# Potential Refrigerator Fires...



## go6car (Jan 19, 2004)

With all the talk lately about Dometic and Norcold refrigerator recalls due to fire risk on some of the other RV-related forums, it got me thinking...

Has anyone here either installed a fire protection/suppression system in their Outback, or replaced the fridge with a small residential one?

Just curious.....


----------



## outback loft (Sep 22, 2008)

go6car said:


> With all the talk lately about Dometic and Norcold refrigerator recalls due to fire risk on some of the other RV-related forums, it got me thinking...
> 
> Has anyone here either installed a fire protection/suppression system in their Outback, or replaced the fridge with a small residential one?
> 
> Just curious.....


I had a small household refrigerator in my last trailer. It was actually bigger than the RV refrigerator I have now. I think I have the 7 cu ft refrigerator, and the household one that I had before was 13 or 17 cu ft.

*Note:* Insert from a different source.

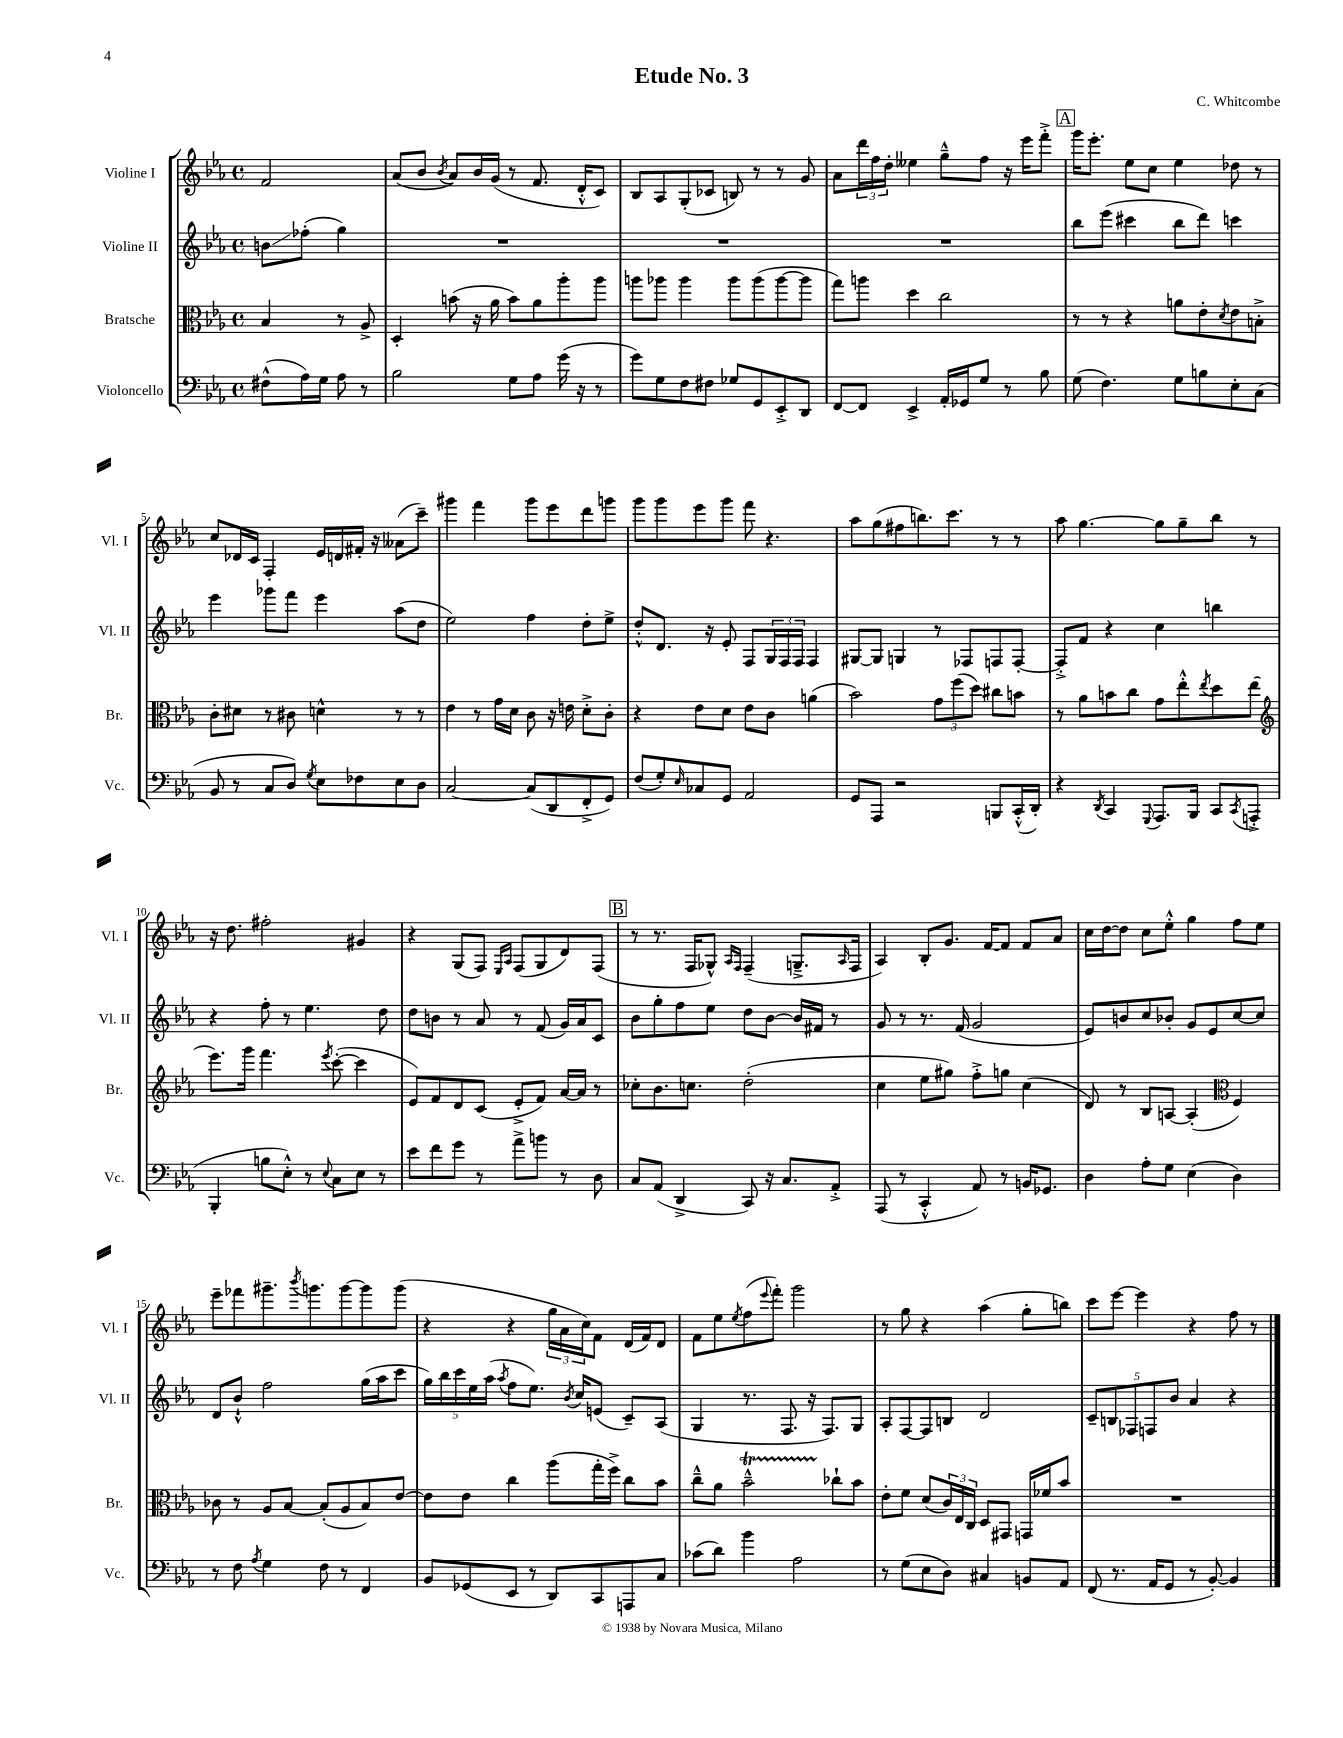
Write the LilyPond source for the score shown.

I don't think the fire risk with the refrigerators is as big a deal as people are making it sound. I think there are more issues of stupidity where people are fueling up, or using flamable items near a lit refrigerator.


----------



## Chuggs (Jun 8, 2010)

I haven't been notified of a recall yet...but I'm surely interested in the reason these units are being recalled...

Is it something that I can visually inspect on mine to see if it's a potential candidate?

We leave our two mutts in the camper from time to time...I don't want to endanger them with a potential fire hazard...

Thx


----------



## outback loft (Sep 22, 2008)

Chuggs said:


> I haven't been notified of a recall yet...but I'm surely interested in the reason these units are being recalled...
> 
> Is it something that I can visually inspect on mine to see if it's a potential candidate?
> 
> ...


Mine was included in the Dometic recall and it just involved installing a heat shield around the burner tube.


----------



## go6car (Jan 19, 2004)

I surely don't want to spook anyone. I may have to travel with my cat at some point (hence the same situation as you with the dogs - I won't be able to leave her either without worrying to death). On the flip side, these fridges have been in existence for years, with the majority being ok. Just seems that lately, a lot of Norcold fridges have had fires (again, from reading around on the net).

All this other forum 'net chatter I'm referencing is centering around the Norcold fridges and their current multiple recalls. However, I believe both Norcold and Dometic (which I think is in all the Outbacks, unless anything changed) uses the same type of technology, so it interesting as to why Dometic hasn't expanded their own recalls.

I think this is the link to the older Dometic recall: CLICK

I've seen other postings elsewhere about installing Halon systems, and other fire extinguisher systems in the back of the fridge vents, but the folks who are doing this are primarily the motorhome set. Just curious if anyone has done something similar in a TT, or just switched to an electric-only fridge.


----------